Repeat the following data exactly, omitting pictures.
#### Data
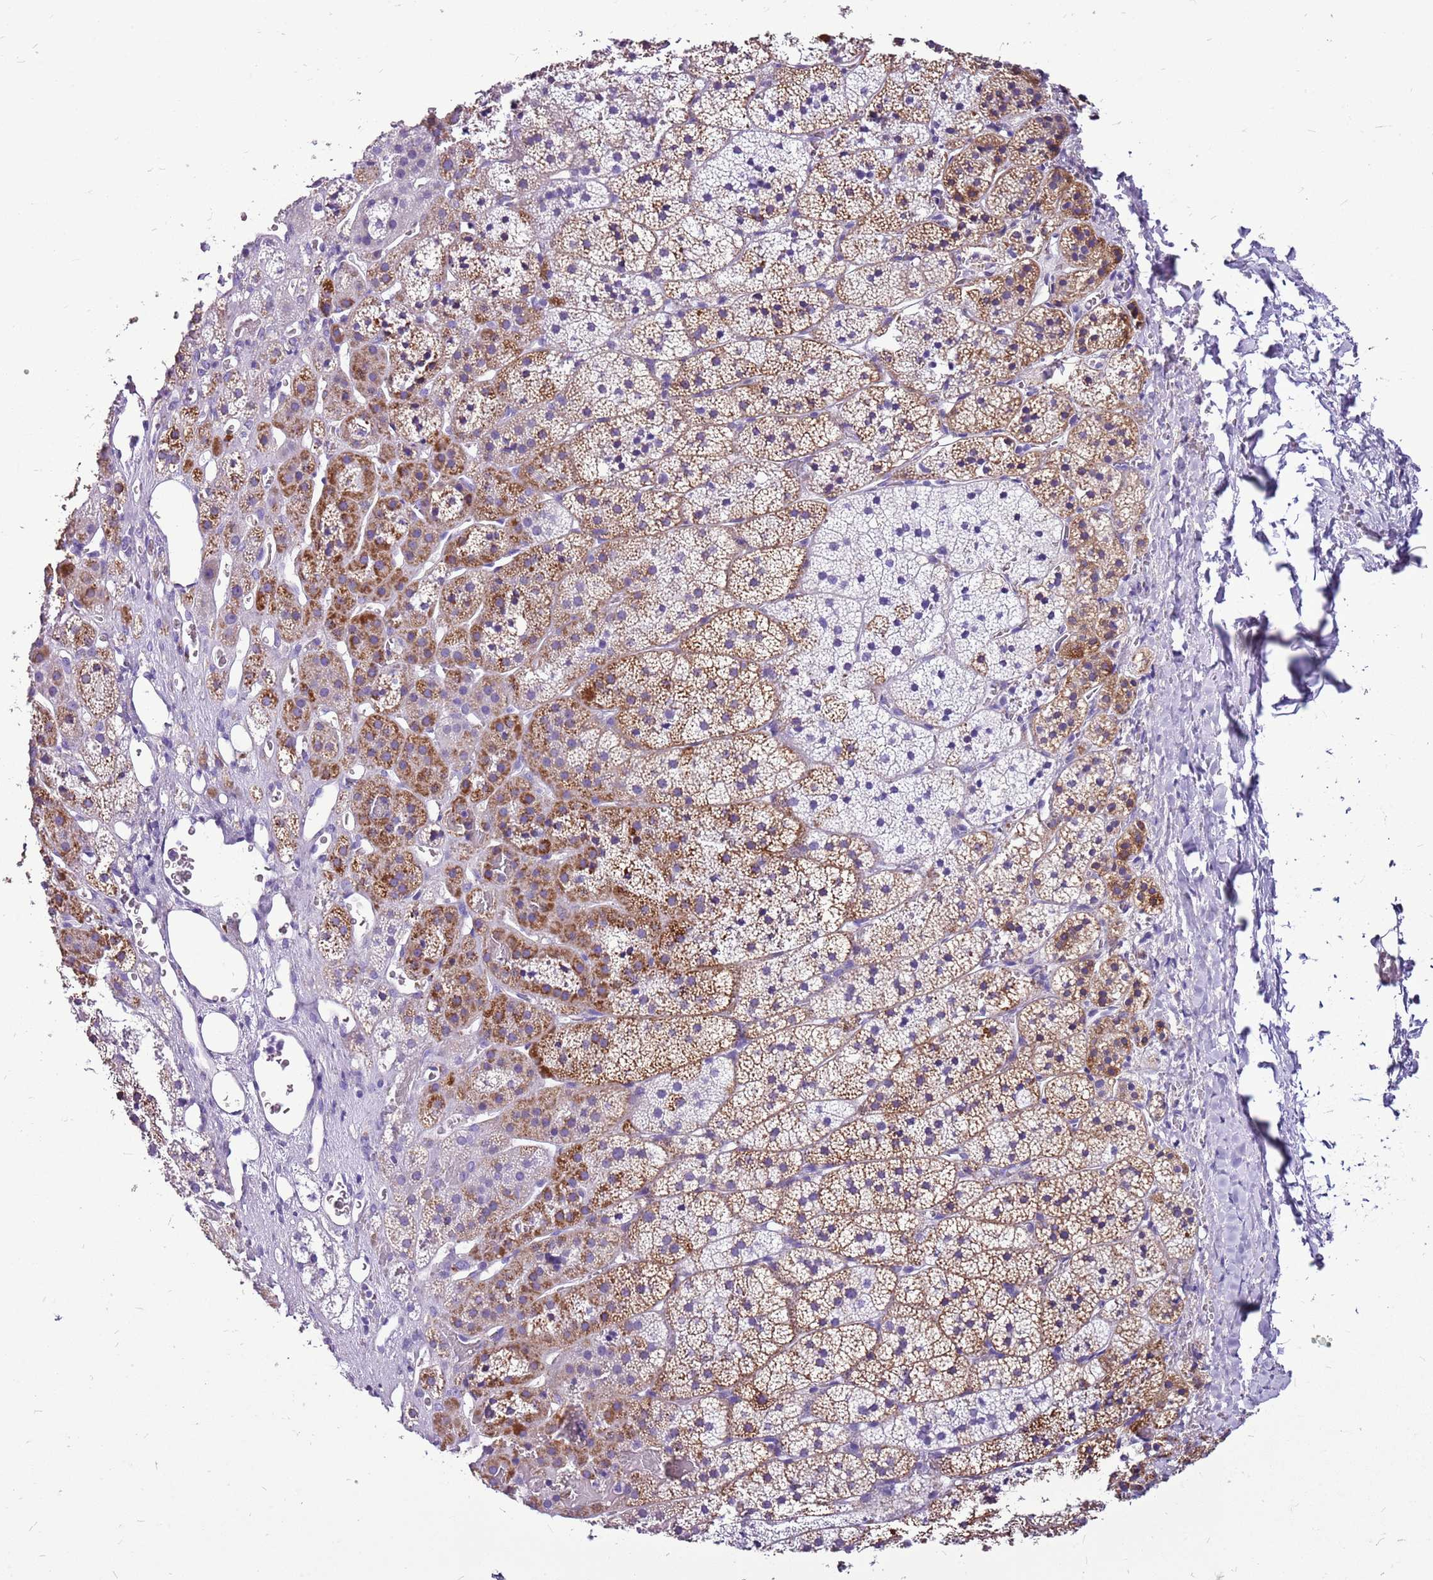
{"staining": {"intensity": "moderate", "quantity": ">75%", "location": "cytoplasmic/membranous"}, "tissue": "adrenal gland", "cell_type": "Glandular cells", "image_type": "normal", "snomed": [{"axis": "morphology", "description": "Normal tissue, NOS"}, {"axis": "topography", "description": "Adrenal gland"}], "caption": "Protein staining displays moderate cytoplasmic/membranous positivity in approximately >75% of glandular cells in unremarkable adrenal gland.", "gene": "ACSS3", "patient": {"sex": "female", "age": 44}}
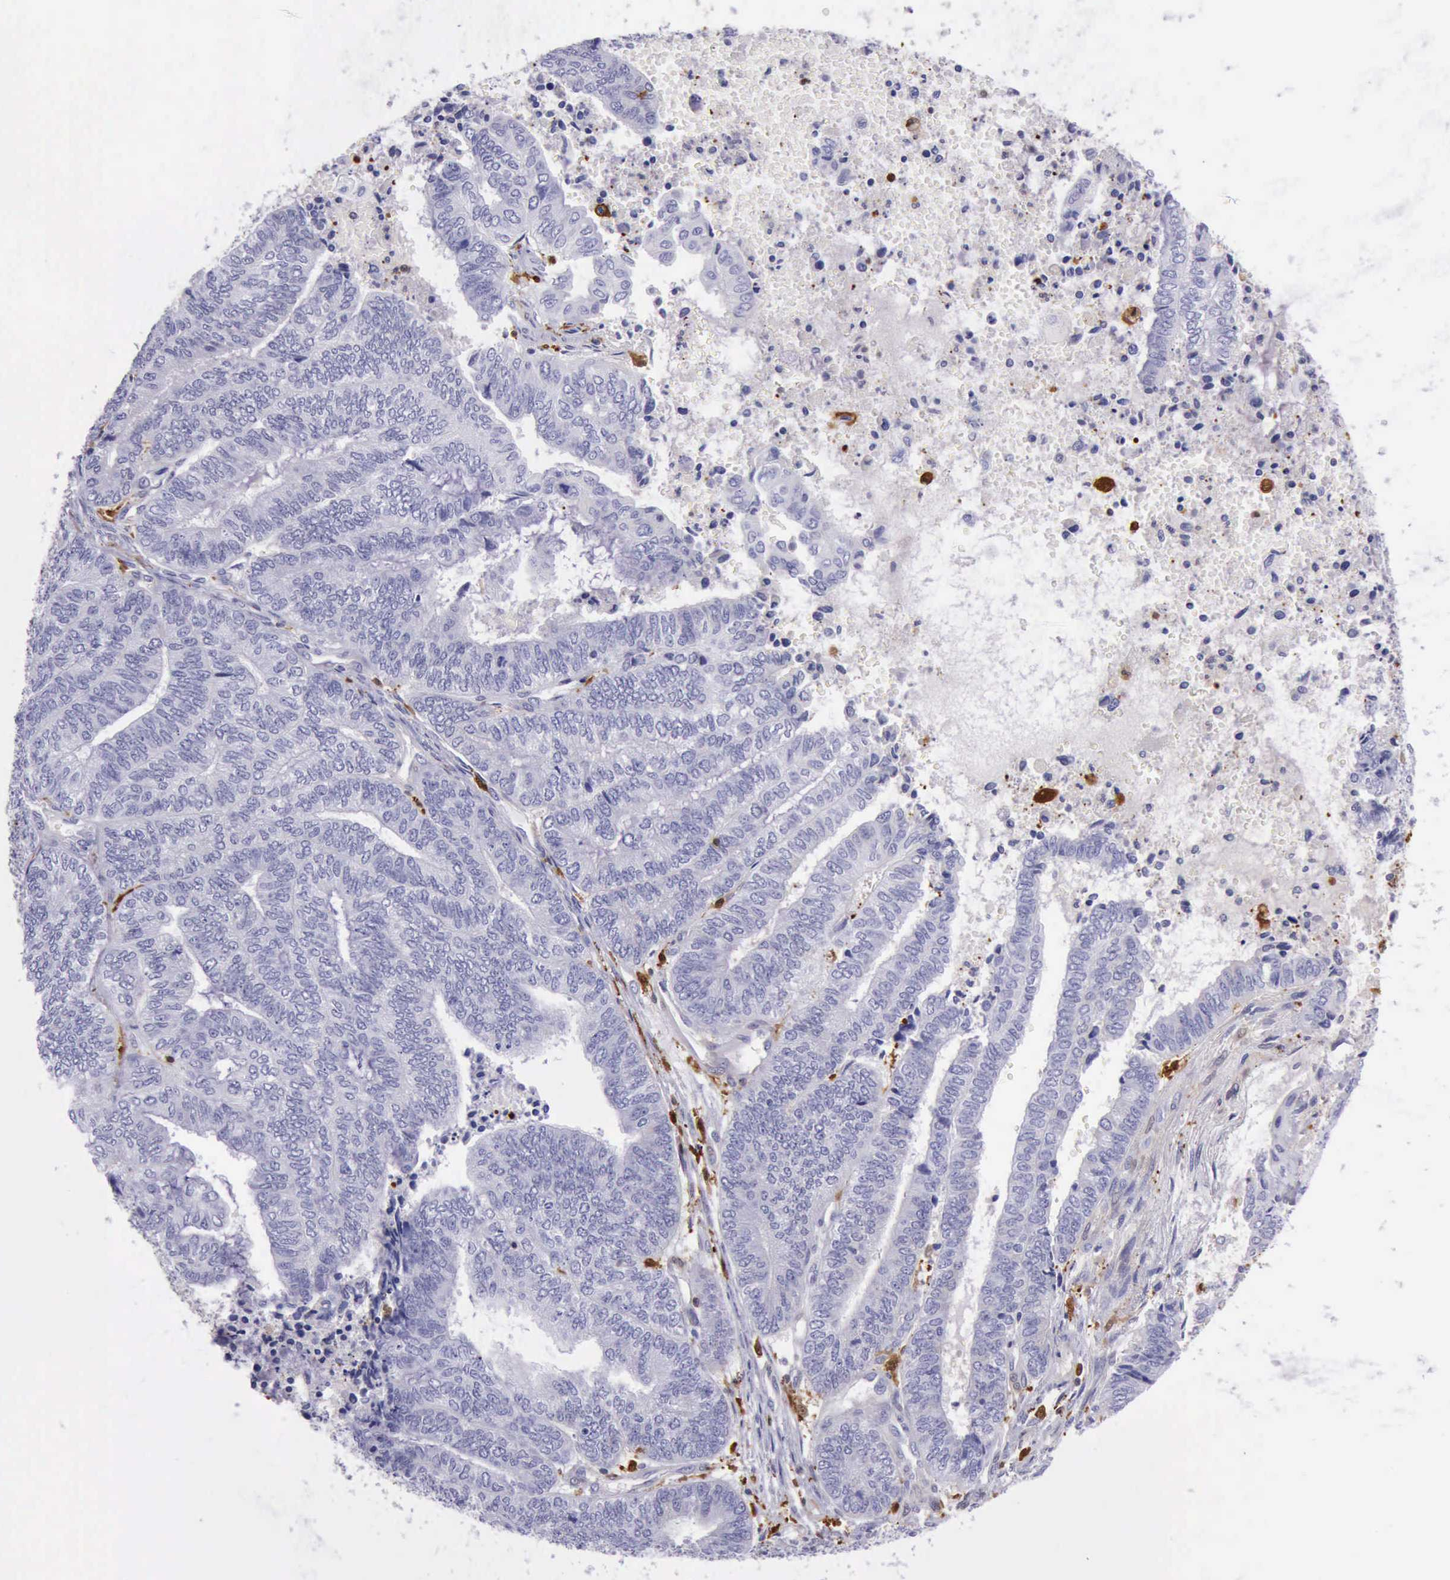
{"staining": {"intensity": "negative", "quantity": "none", "location": "none"}, "tissue": "endometrial cancer", "cell_type": "Tumor cells", "image_type": "cancer", "snomed": [{"axis": "morphology", "description": "Adenocarcinoma, NOS"}, {"axis": "topography", "description": "Uterus"}, {"axis": "topography", "description": "Endometrium"}], "caption": "This image is of endometrial adenocarcinoma stained with immunohistochemistry to label a protein in brown with the nuclei are counter-stained blue. There is no expression in tumor cells.", "gene": "TYMP", "patient": {"sex": "female", "age": 70}}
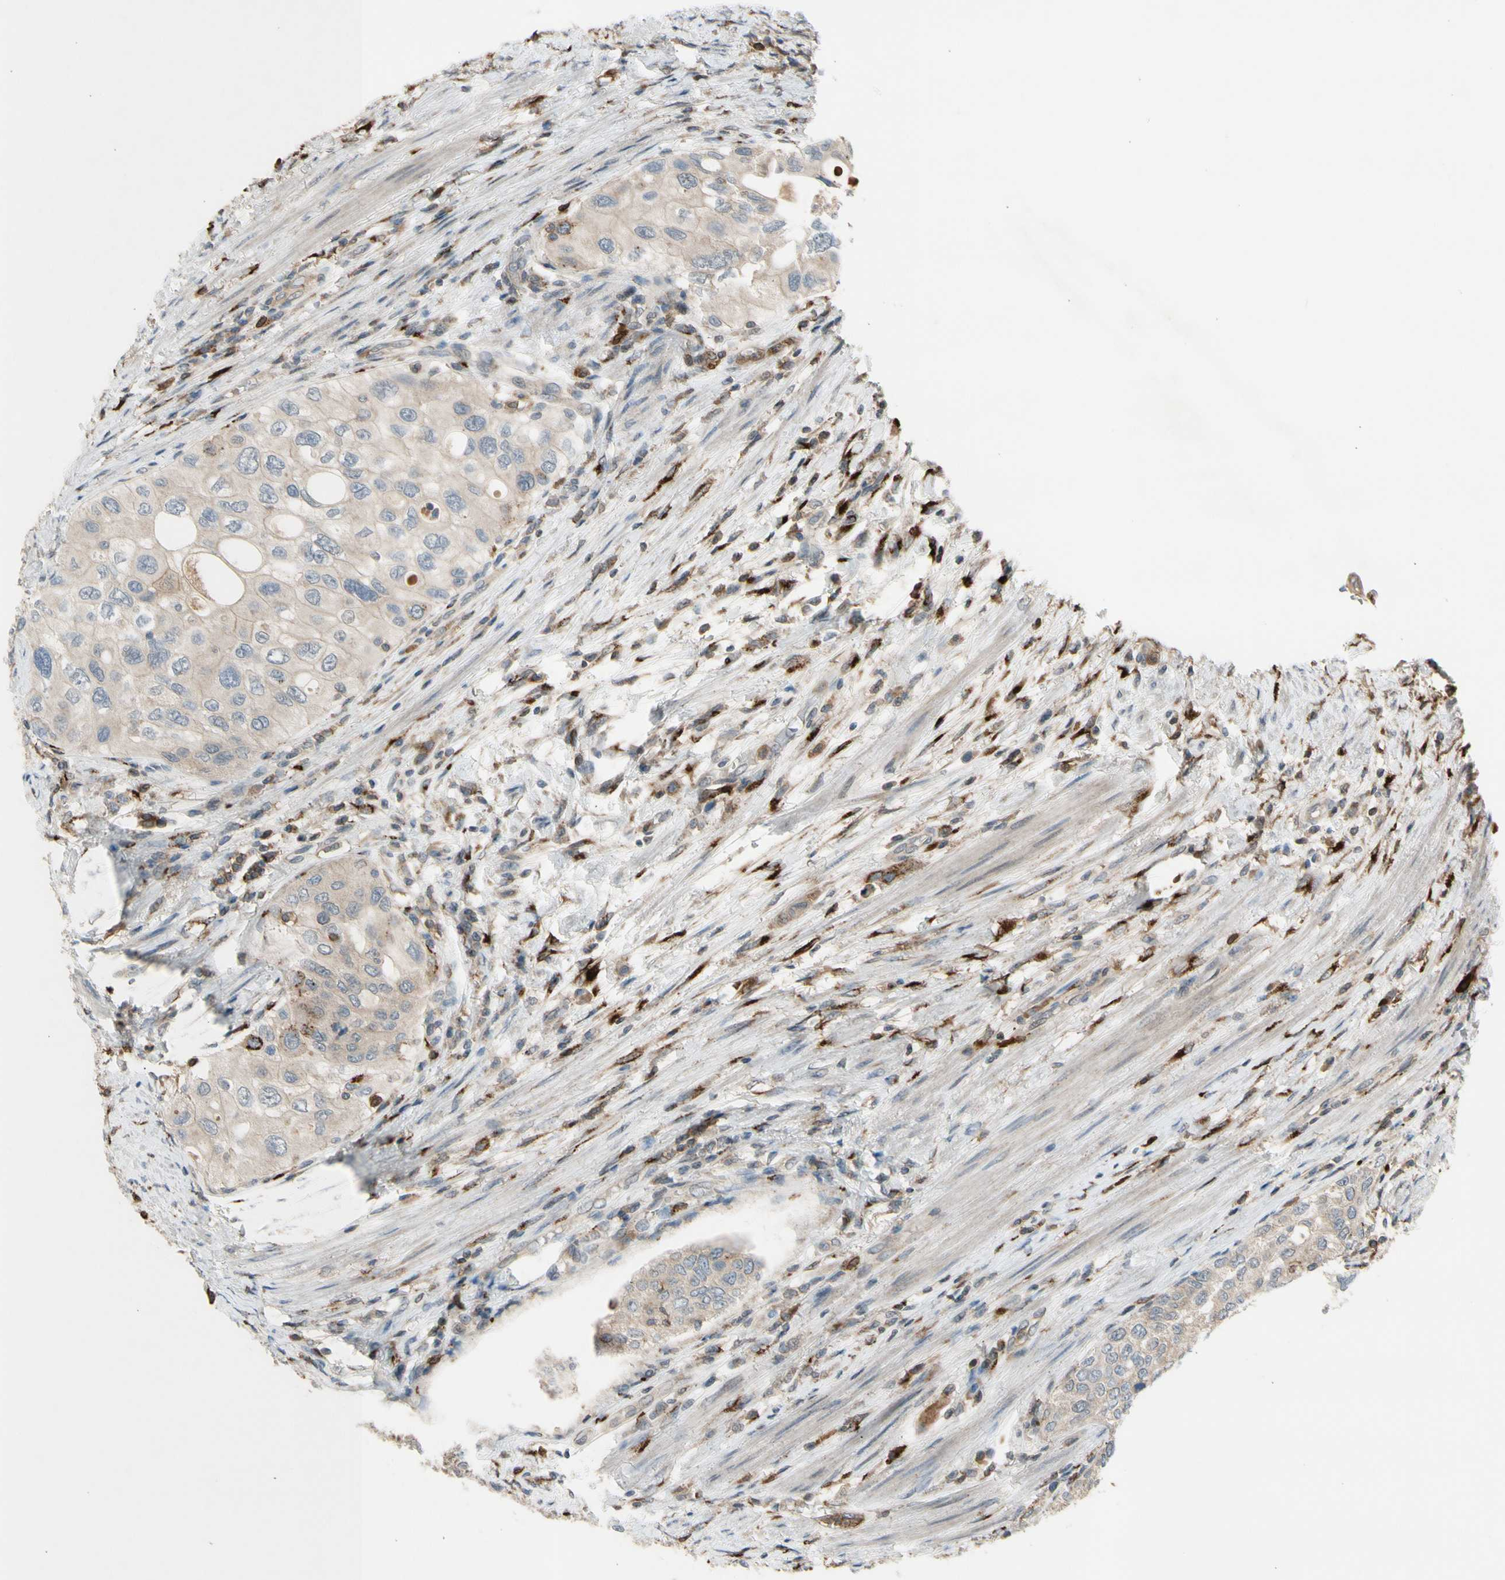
{"staining": {"intensity": "weak", "quantity": "<25%", "location": "cytoplasmic/membranous"}, "tissue": "urothelial cancer", "cell_type": "Tumor cells", "image_type": "cancer", "snomed": [{"axis": "morphology", "description": "Urothelial carcinoma, High grade"}, {"axis": "topography", "description": "Urinary bladder"}], "caption": "High-grade urothelial carcinoma stained for a protein using immunohistochemistry (IHC) exhibits no staining tumor cells.", "gene": "GALNT5", "patient": {"sex": "female", "age": 56}}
########
Worked solution:
{"staining": {"intensity": "moderate", "quantity": ">75%", "location": "cytoplasmic/membranous"}, "tissue": "adrenal gland", "cell_type": "Glandular cells", "image_type": "normal", "snomed": [{"axis": "morphology", "description": "Normal tissue, NOS"}, {"axis": "topography", "description": "Adrenal gland"}], "caption": "Protein staining displays moderate cytoplasmic/membranous positivity in approximately >75% of glandular cells in unremarkable adrenal gland.", "gene": "ACSS3", "patient": {"sex": "female", "age": 44}}
{"staining": {"intensity": "negative", "quantity": "none", "location": "none"}, "tissue": "endometrial cancer", "cell_type": "Tumor cells", "image_type": "cancer", "snomed": [{"axis": "morphology", "description": "Adenocarcinoma, NOS"}, {"axis": "topography", "description": "Uterus"}, {"axis": "topography", "description": "Endometrium"}], "caption": "This image is of endometrial adenocarcinoma stained with immunohistochemistry to label a protein in brown with the nuclei are counter-stained blue. There is no expression in tumor cells.", "gene": "TYMP", "patient": {"sex": "female", "age": 70}}
{"staining": {"intensity": "weak", "quantity": "<25%", "location": "cytoplasmic/membranous"}, "tissue": "urothelial cancer", "cell_type": "Tumor cells", "image_type": "cancer", "snomed": [{"axis": "morphology", "description": "Urothelial carcinoma, High grade"}, {"axis": "topography", "description": "Urinary bladder"}], "caption": "High-grade urothelial carcinoma stained for a protein using immunohistochemistry (IHC) exhibits no staining tumor cells.", "gene": "GALNT5", "patient": {"sex": "female", "age": 56}}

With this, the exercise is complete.